_RECORDED DATA_
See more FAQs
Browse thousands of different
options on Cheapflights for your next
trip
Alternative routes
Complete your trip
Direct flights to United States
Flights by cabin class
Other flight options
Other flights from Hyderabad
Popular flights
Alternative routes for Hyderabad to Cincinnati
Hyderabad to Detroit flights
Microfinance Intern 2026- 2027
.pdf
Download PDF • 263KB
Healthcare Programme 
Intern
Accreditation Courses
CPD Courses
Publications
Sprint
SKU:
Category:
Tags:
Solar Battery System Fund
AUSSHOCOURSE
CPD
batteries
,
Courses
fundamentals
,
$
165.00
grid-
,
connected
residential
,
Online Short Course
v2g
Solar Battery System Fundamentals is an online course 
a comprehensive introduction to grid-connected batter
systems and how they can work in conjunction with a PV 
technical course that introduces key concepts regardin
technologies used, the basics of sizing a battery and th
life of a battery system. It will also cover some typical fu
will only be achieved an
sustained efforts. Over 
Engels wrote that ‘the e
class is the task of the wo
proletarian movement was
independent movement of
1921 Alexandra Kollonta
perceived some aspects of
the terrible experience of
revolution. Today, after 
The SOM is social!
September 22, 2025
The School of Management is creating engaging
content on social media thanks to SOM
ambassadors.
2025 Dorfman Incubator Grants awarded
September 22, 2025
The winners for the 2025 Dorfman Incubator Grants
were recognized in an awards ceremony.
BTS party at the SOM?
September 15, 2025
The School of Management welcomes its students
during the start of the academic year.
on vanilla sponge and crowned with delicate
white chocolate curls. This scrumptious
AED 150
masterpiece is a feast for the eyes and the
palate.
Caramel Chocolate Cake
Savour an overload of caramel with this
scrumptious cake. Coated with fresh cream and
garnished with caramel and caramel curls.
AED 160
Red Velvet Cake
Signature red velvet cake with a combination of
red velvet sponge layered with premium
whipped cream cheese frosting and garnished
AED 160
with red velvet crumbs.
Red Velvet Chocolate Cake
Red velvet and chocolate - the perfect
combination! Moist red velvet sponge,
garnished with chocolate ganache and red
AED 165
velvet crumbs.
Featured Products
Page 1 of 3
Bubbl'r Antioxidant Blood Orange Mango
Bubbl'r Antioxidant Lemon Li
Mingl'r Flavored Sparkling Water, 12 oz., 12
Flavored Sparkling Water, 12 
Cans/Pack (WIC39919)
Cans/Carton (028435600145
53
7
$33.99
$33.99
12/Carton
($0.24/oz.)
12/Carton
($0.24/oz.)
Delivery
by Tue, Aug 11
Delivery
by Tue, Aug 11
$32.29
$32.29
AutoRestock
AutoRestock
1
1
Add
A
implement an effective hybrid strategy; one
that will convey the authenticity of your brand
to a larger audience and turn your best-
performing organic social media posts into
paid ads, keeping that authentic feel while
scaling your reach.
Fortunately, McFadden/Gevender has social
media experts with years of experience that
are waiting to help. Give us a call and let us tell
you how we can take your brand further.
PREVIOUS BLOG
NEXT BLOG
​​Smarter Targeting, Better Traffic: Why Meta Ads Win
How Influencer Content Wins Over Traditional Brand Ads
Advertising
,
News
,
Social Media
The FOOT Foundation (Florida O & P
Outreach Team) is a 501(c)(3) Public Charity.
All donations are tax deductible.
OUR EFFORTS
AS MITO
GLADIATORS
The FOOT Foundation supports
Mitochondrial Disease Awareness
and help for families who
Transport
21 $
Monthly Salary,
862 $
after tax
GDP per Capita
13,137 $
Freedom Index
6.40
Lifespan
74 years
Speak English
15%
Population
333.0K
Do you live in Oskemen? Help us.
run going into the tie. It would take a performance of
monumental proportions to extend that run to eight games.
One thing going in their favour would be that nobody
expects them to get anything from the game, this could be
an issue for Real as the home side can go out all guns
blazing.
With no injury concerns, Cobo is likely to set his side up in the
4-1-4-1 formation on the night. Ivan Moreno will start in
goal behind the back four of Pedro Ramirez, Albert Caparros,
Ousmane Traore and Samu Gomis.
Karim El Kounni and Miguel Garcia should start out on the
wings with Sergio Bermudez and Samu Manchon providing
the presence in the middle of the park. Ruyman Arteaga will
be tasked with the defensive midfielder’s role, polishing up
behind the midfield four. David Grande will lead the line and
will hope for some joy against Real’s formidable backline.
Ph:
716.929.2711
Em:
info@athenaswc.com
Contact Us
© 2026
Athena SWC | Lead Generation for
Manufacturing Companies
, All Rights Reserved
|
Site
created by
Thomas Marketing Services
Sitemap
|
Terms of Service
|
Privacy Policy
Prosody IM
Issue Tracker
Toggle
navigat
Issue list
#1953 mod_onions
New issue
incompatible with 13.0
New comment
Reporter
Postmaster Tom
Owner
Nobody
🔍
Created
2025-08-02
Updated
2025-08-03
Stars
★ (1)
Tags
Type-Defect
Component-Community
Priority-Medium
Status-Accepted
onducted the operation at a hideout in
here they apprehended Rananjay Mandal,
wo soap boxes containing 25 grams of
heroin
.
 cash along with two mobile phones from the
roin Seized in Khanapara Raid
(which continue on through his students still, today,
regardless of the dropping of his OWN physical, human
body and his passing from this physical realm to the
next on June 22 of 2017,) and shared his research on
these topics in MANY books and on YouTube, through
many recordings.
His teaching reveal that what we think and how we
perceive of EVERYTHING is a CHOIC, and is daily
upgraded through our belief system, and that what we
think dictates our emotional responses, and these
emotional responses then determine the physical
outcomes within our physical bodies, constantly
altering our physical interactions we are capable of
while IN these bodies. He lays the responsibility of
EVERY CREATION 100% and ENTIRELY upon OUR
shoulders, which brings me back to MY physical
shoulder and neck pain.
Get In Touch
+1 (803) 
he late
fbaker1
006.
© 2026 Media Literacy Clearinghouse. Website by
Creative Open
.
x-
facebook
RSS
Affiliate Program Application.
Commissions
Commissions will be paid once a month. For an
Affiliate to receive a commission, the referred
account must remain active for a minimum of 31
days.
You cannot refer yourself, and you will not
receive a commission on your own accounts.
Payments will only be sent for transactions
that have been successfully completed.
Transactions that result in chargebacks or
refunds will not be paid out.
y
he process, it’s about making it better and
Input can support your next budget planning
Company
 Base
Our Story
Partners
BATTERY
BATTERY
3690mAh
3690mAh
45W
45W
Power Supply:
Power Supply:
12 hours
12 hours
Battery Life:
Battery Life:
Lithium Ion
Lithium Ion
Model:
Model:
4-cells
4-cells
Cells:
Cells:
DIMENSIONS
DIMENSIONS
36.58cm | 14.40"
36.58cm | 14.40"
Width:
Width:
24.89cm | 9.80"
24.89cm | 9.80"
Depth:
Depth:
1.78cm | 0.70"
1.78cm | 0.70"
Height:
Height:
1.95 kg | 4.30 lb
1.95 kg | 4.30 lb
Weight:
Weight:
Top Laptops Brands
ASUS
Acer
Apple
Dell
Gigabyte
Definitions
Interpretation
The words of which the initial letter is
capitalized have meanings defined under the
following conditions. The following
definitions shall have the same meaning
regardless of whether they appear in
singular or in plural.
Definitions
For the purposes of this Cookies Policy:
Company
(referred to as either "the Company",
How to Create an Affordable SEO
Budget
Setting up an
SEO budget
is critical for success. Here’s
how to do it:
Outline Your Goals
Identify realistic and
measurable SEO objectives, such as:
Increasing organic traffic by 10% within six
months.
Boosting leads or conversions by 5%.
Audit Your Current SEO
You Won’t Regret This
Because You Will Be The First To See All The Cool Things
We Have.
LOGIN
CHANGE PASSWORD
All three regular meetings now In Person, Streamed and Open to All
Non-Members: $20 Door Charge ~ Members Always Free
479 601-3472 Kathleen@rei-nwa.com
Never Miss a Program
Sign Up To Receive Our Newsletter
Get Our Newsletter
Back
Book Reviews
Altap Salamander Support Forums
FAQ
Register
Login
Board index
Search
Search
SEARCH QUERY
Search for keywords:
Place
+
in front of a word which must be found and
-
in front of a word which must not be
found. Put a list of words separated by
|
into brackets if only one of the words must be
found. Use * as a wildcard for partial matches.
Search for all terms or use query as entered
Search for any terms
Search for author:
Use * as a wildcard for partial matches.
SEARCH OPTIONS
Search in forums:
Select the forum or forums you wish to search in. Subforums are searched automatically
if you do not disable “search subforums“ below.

_EXERCISE AIM_
Your output should consist solely of the lines from the beginning of the entries through the line containing "Signature red velvet", reproduced exactly.

_EXERCISE OUTPUT_
See more FAQs
Browse thousands of different
options on Cheapflights for your next
trip
Alternative routes
Complete your trip
Direct flights to United States
Flights by cabin class
Other flight options
Other flights from Hyderabad
Popular flights
Alternative routes for Hyderabad to Cincinnati
Hyderabad to Detroit flights
Microfinance Intern 2026- 2027
.pdf
Download PDF • 263KB
Healthcare Programme 
Intern
Accreditation Courses
CPD Courses
Publications
Sprint
SKU:
Category:
Tags:
Solar Battery System Fund
AUSSHOCOURSE
CPD
batteries
,
Courses
fundamentals
,
$
165.00
grid-
,
connected
residential
,
Online Short Course
v2g
Solar Battery System Fundamentals is an online course 
a comprehensive introduction to grid-connected batter
systems and how they can work in conjunction with a PV 
technical course that introduces key concepts regardin
technologies used, the basics of sizing a battery and th
life of a battery system. It will also cover some typical fu
will only be achieved an
sustained efforts. Over 
Engels wrote that ‘the e
class is the task of the wo
proletarian movement was
independent movement of
1921 Alexandra Kollonta
perceived some aspects of
the terrible experience of
revolution. Today, after 
The SOM is social!
September 22, 2025
The School of Management is creating engaging
content on social media thanks to SOM
ambassadors.
2025 Dorfman Incubator Grants awarded
September 22, 2025
The winners for the 2025 Dorfman Incubator Grants
were recognized in an awards ceremony.
BTS party at the SOM?
September 15, 2025
The School of Management welcomes its students
during the start of the academic year.
on vanilla sponge and crowned with delicate
white chocolate curls. This scrumptious
AED 150
masterpiece is a feast for the eyes and the
palate.
Caramel Chocolate Cake
Savour an overload of caramel with this
scrumptious cake. Coated with fresh cream and
garnished with caramel and caramel curls.
AED 160
Red Velvet Cake
Signature red velvet cake with a combination of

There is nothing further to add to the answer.